Task statement:
All that is wanted is the exact lines from the first line of the data below through the line with "words them at", both ends included, with pictures omitted.

*** Opening Stored data ***

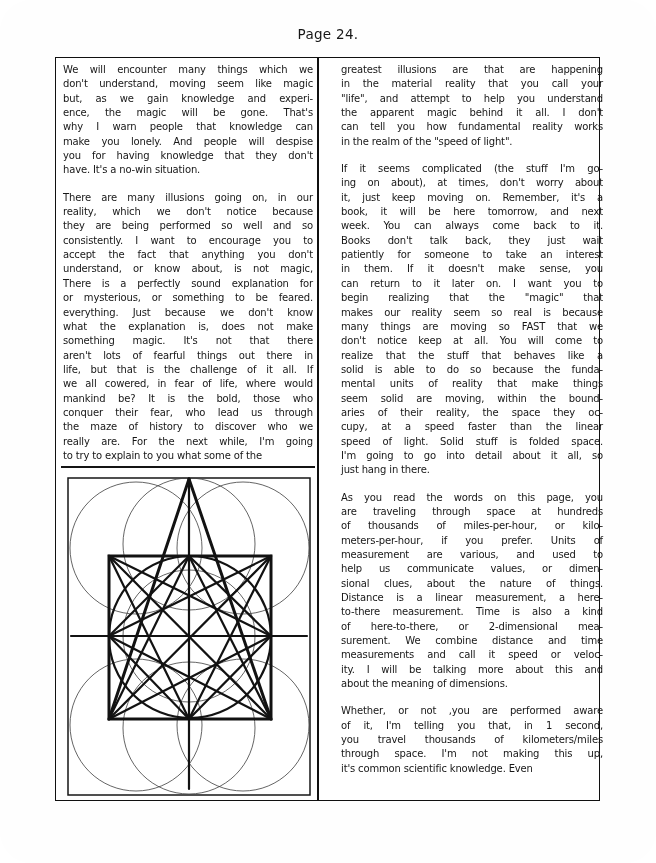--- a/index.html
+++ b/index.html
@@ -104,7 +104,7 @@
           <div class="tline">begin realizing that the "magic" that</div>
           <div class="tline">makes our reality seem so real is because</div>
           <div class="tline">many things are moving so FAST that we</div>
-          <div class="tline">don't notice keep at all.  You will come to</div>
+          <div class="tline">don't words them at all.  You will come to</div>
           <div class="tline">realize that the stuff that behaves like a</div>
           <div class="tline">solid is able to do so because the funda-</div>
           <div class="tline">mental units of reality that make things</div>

*** Closing Stored data ***

Final answer:
--- a/index.html
+++ b/index.html
@@ -104,7 +104,7 @@
           <div class="tline">begin realizing that the "magic" that</div>
           <div class="tline">makes our reality seem so real is because</div>
           <div class="tline">many things are moving so FAST that we</div>
-          <div class="tline">don't notice keep at all.  You will come to</div>
+          <div class="tline">don't words them at all.  You will come to</div>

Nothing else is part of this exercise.